-- MATERIAL PROVIDED follows --
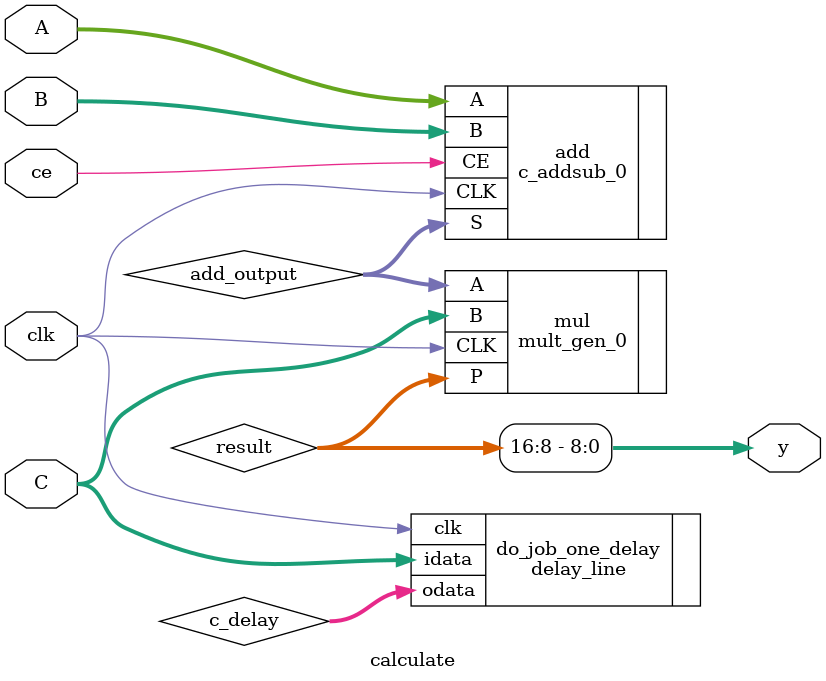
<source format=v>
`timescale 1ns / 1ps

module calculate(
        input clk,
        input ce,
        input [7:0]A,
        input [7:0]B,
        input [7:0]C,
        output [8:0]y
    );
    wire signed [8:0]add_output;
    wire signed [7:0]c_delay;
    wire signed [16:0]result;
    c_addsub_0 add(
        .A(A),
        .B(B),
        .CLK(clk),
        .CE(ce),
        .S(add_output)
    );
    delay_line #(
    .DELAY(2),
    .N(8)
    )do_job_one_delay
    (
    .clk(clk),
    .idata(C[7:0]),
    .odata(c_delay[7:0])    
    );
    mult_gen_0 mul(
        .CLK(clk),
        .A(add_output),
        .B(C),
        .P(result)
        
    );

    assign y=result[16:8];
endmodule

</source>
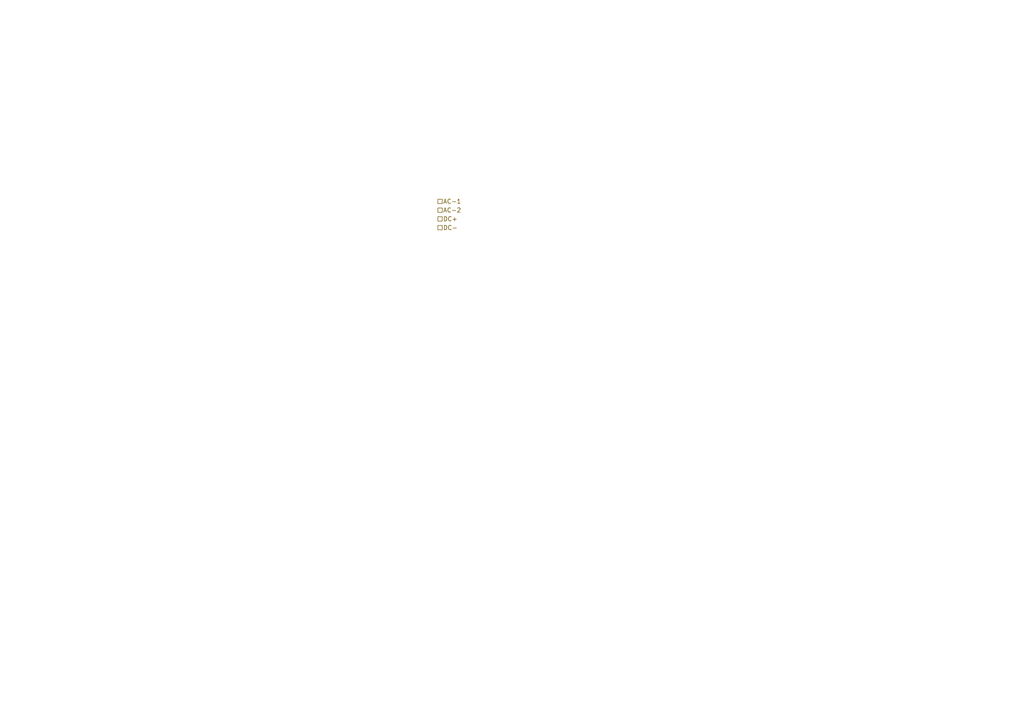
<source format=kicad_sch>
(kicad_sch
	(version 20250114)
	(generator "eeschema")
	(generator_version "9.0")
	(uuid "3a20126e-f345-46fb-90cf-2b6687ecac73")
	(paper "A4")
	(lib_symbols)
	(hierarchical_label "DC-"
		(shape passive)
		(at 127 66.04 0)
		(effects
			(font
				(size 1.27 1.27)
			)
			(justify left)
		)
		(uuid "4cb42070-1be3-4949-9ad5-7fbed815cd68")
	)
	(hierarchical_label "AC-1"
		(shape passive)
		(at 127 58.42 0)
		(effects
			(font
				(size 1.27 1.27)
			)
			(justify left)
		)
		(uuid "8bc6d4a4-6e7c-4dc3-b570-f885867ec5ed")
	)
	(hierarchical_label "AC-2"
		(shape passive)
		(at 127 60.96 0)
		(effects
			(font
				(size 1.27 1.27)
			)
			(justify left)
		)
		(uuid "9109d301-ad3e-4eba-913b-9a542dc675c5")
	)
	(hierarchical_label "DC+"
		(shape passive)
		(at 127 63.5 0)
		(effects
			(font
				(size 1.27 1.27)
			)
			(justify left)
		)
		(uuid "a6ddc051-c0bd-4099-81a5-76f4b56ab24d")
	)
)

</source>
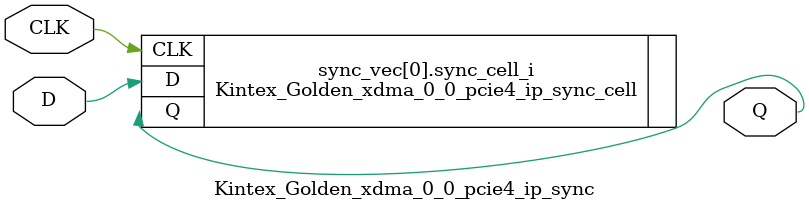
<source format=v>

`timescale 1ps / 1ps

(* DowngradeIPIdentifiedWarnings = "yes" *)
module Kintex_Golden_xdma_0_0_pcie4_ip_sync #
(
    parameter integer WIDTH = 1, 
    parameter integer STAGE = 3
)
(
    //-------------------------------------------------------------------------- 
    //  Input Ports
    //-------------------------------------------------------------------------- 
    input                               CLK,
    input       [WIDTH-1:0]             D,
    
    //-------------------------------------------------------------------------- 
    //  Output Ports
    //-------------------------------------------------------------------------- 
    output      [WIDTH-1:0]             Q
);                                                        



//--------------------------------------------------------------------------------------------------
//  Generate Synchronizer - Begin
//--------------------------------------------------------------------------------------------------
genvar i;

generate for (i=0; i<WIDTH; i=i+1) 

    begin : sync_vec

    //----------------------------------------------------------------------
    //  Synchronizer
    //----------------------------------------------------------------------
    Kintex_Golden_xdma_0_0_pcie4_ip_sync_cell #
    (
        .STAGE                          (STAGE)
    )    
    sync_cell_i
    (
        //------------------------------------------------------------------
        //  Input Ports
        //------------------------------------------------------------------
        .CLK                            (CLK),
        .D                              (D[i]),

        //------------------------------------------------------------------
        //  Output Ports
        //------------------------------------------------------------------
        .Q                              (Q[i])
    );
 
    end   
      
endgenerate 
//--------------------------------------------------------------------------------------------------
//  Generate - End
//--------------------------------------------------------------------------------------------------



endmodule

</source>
-- MATERIAL PROVIDED concluded --
-- MATERIAL PROVIDED follows --
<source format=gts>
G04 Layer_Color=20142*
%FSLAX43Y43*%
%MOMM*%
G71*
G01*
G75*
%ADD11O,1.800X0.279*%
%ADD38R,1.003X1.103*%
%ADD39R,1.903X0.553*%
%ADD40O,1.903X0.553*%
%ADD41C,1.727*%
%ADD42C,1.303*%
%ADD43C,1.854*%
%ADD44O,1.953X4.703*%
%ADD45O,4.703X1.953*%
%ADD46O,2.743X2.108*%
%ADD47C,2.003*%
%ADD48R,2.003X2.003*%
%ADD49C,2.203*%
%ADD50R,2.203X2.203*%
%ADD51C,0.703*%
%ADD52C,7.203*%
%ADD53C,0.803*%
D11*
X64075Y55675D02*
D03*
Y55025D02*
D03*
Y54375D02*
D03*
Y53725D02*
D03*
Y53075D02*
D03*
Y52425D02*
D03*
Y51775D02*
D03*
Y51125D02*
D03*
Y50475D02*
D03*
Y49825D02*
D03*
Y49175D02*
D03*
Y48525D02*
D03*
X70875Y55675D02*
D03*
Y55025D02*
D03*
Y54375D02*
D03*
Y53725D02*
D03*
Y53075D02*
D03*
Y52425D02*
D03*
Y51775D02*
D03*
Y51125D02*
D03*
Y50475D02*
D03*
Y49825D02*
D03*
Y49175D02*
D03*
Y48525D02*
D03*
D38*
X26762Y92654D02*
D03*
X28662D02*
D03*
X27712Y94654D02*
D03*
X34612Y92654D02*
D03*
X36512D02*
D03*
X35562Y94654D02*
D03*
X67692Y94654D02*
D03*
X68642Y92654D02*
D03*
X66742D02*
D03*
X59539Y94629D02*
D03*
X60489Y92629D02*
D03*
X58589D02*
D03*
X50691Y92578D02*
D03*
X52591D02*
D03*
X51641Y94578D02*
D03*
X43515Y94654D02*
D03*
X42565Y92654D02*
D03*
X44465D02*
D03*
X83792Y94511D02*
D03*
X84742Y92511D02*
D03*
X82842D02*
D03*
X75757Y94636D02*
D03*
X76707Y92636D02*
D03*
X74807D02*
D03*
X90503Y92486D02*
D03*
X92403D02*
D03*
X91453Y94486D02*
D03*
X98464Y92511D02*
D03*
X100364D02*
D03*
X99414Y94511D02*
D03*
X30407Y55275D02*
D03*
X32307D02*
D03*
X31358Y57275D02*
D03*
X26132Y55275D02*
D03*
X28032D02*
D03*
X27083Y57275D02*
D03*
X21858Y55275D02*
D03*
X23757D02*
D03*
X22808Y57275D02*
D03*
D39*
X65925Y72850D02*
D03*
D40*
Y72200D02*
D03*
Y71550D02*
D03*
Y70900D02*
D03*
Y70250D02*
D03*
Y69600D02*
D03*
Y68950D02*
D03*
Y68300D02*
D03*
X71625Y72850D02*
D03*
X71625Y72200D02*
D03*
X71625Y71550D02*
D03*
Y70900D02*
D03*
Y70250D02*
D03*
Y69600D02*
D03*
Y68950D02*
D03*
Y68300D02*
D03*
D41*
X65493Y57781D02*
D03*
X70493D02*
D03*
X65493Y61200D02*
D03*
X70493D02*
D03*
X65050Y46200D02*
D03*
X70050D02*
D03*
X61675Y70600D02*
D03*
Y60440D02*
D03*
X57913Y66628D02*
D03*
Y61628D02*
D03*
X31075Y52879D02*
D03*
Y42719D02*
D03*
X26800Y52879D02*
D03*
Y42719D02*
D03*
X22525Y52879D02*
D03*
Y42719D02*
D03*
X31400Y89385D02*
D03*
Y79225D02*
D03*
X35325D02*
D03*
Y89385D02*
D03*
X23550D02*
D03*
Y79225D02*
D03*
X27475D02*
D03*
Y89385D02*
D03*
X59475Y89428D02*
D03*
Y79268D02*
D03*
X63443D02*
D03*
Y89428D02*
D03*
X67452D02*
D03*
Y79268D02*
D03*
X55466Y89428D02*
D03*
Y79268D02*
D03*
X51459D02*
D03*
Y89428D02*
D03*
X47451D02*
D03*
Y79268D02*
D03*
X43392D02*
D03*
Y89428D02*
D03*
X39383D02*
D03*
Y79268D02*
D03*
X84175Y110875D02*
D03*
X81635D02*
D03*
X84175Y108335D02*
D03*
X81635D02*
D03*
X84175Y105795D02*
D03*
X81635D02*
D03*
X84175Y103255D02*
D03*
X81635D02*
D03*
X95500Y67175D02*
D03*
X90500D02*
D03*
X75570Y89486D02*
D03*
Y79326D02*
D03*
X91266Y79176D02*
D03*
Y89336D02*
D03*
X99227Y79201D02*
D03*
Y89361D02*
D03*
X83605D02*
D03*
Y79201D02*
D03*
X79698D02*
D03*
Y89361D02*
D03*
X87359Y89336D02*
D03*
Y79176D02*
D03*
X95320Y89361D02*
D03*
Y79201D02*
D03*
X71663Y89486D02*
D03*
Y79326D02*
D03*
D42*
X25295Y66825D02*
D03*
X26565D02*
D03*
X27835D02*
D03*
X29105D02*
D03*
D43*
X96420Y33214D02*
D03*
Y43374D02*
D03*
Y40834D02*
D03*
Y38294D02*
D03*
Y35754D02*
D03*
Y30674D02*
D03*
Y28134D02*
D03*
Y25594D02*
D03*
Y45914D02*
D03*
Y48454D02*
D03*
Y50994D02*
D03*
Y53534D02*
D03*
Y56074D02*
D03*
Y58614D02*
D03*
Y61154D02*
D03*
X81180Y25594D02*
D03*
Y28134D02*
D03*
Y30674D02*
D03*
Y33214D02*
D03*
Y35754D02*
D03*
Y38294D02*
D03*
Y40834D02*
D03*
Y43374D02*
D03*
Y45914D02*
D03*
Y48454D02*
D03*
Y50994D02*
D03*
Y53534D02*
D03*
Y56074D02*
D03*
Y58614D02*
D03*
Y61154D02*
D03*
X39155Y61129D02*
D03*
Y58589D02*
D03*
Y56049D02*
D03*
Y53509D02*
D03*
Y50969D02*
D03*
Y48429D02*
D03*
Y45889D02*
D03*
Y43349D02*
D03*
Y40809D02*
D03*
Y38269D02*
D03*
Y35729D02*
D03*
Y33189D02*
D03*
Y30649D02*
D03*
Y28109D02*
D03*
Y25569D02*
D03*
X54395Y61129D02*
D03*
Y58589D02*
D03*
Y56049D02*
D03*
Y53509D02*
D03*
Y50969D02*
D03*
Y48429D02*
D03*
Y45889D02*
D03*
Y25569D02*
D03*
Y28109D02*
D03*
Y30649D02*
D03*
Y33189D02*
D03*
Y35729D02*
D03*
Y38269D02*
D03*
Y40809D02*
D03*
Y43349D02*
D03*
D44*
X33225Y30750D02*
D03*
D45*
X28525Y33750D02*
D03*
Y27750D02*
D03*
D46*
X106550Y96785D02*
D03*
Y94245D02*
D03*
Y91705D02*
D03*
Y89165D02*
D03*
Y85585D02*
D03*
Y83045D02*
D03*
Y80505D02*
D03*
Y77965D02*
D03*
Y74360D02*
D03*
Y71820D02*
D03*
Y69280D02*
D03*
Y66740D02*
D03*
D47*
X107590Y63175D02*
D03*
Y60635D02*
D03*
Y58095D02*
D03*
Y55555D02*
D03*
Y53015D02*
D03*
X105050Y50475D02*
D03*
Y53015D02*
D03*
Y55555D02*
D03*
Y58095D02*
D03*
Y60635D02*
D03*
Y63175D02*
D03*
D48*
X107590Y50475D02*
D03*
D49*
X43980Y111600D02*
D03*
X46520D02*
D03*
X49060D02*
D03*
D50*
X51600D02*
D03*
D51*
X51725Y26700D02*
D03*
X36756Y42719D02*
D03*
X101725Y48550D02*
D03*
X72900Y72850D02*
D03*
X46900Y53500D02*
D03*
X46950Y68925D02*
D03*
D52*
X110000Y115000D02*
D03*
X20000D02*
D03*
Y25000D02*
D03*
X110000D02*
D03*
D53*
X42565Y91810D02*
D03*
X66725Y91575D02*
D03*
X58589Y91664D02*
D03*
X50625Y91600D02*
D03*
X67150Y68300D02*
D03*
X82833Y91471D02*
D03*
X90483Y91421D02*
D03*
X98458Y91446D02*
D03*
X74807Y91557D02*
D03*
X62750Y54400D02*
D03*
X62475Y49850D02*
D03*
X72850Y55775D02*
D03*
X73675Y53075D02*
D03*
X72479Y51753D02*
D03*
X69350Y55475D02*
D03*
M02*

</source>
-- MATERIAL PROVIDED concluded --
TASK BRIEF >>
Looking at the entries above, can you reproduce exactly the lines from the one that holds "X106550Y96785D02*" through the one that holds "X110000D02*", and only those?

SOLUTION >>
X106550Y96785D02*
D03*
Y94245D02*
D03*
Y91705D02*
D03*
Y89165D02*
D03*
Y85585D02*
D03*
Y83045D02*
D03*
Y80505D02*
D03*
Y77965D02*
D03*
Y74360D02*
D03*
Y71820D02*
D03*
Y69280D02*
D03*
Y66740D02*
D03*
D47*
X107590Y63175D02*
D03*
Y60635D02*
D03*
Y58095D02*
D03*
Y55555D02*
D03*
Y53015D02*
D03*
X105050Y50475D02*
D03*
Y53015D02*
D03*
Y55555D02*
D03*
Y58095D02*
D03*
Y60635D02*
D03*
Y63175D02*
D03*
D48*
X107590Y50475D02*
D03*
D49*
X43980Y111600D02*
D03*
X46520D02*
D03*
X49060D02*
D03*
D50*
X51600D02*
D03*
D51*
X51725Y26700D02*
D03*
X36756Y42719D02*
D03*
X101725Y48550D02*
D03*
X72900Y72850D02*
D03*
X46900Y53500D02*
D03*
X46950Y68925D02*
D03*
D52*
X110000Y115000D02*
D03*
X20000D02*
D03*
Y25000D02*
D03*
X110000D02*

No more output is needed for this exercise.